Iqbal was interested in the renaissance of Islam in the world and especially in British India. He was a strong proponent of the political revival of Islam in British India. He delivered his famous lectures published as The Reconstruction of Religious Thought in Islam. "He was also one of the most prominent leaders of the All-India Muslim League, Iqbal encouraged the creation of a "state in northwestern India for Muslims" in his 1930 presidential address. Iqbal encouraged and worked closely with Muhammad Ali Jinnah, and he is known as Muffakir-e-Pakistan ("The Thinker of Pakistan"), Shair-e-Mashriq ("The Poet of the East"), and Hakeem-ul-Ummat ("The Sage of Ummah")."

He wanted to initiate a journal but due to his busy political and literary life, he could not launch one for a long time. In 1935, three years before his death, he asked his friends and followers to initiate a journal and also suggested the name of the journal himself.

Eminent Muslim scholars, including Maulana Aslam Jairajpuri, Ghulam Ahmad Parwez, and Raja Hassan Akhtar were early contributors.

==1936 Kitab Khana Tolu-e-Islam==
In the edition of September 1936, Niazi announced the creation of "Kitab Khana Tolu-e-Islam" ( Tolu-e-Islam Publishing House). For this publishing house Sir Muhammad Iqbal, gave his book "Zerb Kaleem". This publication house published many books on Islam and the Pakistan Movement. The publisher and the journal played an important part in the Pakistan Movement.

==1938 Ghulam Ahmad Parwez==
Afterward, this journal was continued by Ghulam Ahmed Pervez, who had already contributed many articles in the early editions of this journal. He also named his movement as Tolu-e-Islam ("Resurgence of Islam"). Parwez took the fundamental ideas of Iqbal and elaborated as well as expanded them (see Ideas of Ghulam Ahmed Pervez). The journal is still published by Idara Tolu-e-Islam, Lahore. Initially, its goal was to tell the people of British India that according to the Quran, ideology and not geographical boundary, was the basis for the formation of nation, and that a politically independent state was pre-requisite to live in Islam.

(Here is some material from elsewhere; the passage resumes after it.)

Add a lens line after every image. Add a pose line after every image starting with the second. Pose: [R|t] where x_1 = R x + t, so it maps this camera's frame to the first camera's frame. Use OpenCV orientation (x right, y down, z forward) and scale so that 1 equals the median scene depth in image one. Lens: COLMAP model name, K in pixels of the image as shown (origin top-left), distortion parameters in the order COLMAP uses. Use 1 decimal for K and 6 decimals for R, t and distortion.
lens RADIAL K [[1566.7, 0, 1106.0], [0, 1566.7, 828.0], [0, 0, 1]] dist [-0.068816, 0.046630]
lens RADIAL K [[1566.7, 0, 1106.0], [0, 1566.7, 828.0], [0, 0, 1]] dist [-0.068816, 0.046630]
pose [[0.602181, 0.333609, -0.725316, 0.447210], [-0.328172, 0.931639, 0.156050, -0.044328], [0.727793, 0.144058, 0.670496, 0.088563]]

==After the emergence of Pakistan==
After the emergence of Pakistan, the chief objective before Tolu-e-Islam was to interpret Quran through Tasreef-ul-Ayat; a methodology that involves understanding the Quranic words used at one part in Quran through same root words used in other parts of the Quran; and to transform the basis of the society through implementation of the principle which had inspired the demand for separate Muslim State that is, to infuse Islamic Ideology into the Constitution of Pakistan.